From this point, we turn to a second essay that offers the perspectives offered by the “working” professionals in diverse fields of professional psychology. This will be more of an intimate, portrait rendering of DSM.  What do these professionals consider the benefits and drawbacks of DSM (and now specifically DSM-V) as those who actually use DSM on a daily basis? We are fortunate to be able to draw on the perspectives of professional psychologists from not only the United States, but also Asia—for DSM indeed is now a powerful internationally-based tool of professional mental health.
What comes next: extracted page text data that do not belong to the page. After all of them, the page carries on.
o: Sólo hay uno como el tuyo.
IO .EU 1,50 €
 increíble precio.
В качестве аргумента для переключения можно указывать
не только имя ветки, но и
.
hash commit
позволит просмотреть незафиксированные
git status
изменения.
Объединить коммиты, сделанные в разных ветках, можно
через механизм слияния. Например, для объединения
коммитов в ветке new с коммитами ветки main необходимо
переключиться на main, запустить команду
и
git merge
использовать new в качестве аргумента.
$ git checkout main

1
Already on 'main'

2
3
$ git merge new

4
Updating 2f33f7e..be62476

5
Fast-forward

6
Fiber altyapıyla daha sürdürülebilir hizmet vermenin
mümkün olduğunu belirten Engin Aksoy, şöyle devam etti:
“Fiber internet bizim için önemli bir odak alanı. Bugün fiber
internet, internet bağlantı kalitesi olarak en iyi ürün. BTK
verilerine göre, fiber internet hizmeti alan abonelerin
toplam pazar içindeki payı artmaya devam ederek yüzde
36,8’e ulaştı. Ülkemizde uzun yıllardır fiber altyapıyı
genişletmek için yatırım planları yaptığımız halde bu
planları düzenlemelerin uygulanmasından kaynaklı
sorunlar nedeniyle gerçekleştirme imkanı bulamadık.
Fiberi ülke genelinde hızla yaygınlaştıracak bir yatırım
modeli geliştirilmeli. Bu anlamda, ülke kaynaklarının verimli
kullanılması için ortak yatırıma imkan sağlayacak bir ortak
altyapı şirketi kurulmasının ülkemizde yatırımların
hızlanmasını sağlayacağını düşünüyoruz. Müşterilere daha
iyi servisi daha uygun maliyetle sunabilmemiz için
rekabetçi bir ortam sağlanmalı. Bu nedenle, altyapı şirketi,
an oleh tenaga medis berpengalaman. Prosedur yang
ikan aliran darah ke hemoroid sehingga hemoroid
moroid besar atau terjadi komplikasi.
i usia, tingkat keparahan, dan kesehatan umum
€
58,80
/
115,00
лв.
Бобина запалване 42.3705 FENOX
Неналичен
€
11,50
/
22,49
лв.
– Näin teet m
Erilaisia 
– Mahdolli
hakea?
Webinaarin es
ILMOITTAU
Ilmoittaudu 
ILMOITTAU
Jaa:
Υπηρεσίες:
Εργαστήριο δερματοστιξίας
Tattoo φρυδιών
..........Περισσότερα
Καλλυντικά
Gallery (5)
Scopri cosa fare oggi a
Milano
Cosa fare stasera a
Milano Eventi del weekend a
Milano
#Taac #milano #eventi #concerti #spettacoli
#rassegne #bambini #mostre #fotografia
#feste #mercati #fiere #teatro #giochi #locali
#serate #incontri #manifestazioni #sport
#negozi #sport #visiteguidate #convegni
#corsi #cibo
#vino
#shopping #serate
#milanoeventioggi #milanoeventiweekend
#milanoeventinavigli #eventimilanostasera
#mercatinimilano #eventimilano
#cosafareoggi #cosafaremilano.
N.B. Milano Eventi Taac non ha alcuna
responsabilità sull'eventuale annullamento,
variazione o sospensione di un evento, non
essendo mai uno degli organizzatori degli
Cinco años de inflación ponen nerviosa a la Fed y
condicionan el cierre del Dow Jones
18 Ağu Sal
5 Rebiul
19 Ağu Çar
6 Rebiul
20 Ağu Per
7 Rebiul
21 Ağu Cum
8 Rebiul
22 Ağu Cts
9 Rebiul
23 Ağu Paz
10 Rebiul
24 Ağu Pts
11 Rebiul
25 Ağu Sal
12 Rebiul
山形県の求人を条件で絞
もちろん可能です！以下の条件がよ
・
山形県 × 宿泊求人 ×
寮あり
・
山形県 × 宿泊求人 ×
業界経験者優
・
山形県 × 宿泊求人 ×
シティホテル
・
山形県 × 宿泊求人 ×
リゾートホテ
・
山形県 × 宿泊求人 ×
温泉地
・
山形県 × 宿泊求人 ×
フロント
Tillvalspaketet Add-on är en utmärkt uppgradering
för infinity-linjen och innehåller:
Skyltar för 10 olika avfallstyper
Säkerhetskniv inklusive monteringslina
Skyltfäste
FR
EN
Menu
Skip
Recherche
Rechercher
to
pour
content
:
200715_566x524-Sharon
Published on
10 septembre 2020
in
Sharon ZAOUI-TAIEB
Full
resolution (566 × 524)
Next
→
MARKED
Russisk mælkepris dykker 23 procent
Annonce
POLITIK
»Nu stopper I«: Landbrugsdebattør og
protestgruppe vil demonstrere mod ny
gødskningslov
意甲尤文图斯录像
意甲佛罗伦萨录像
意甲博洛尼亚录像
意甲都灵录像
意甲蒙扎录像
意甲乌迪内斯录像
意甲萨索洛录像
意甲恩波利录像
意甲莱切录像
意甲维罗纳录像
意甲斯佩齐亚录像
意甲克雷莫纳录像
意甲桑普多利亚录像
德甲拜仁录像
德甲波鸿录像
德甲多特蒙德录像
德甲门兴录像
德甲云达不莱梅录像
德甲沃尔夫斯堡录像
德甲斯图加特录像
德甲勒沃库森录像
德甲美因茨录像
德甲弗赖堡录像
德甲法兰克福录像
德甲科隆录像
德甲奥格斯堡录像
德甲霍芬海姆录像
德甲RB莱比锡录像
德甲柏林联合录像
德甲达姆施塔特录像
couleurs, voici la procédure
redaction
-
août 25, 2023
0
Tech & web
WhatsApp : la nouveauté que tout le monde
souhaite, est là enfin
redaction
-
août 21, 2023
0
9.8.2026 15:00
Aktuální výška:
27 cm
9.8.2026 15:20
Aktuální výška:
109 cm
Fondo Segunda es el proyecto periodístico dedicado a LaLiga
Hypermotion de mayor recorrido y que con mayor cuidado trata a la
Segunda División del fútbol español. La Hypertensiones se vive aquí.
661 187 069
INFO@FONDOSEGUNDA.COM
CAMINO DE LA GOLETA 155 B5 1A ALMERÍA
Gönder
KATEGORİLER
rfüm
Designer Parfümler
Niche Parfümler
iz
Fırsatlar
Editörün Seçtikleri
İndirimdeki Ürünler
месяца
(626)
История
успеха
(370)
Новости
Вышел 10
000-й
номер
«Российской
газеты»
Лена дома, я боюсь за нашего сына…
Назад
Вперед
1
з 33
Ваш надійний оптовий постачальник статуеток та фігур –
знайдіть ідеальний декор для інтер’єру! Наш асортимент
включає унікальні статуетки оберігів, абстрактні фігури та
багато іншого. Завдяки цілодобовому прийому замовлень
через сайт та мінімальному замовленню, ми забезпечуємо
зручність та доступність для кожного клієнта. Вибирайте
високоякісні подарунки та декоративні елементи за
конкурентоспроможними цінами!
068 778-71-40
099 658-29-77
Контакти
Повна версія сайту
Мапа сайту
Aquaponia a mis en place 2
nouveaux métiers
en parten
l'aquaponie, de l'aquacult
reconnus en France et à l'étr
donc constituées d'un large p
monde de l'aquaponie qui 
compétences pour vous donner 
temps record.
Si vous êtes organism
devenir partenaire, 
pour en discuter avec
Diagnosis versus Assessment

An important distinction must be drawn between processes that are labeled “diagnosis” and those that are labeled “assessment.” While both terms refer to the collection and analysis of information about specific people (or groups of people), diagnoses and assessments are being done for quite different reasons and the results of these two processes look quite different.

Diagnosis

Let’s first look at the term “diagnosis”. In its original meaning, diagnosis has to do with pulling something apart and then putting it back together by providing a determinative classification. We all learned about this process of pulling apart and putting together in our junior high school biology class (and lab) when we cut up a frog (or mouse) and noted the name to be assigned to each of the frog’s parts. This is often a powerful memory that is frequently interwoven with emotions of both fascination and revulsion. If nothing else, we often feel some empathy for the frog that gave up its life for our education. At an even deeper level, the death of the frog and our analysis reminds us that what is taken apart in biology can never be put back together. The “smashed frog” can never again be a live frog. Integrative functions are one-way—this is fundamental to a holistic and emergent perspective on complex, living systems.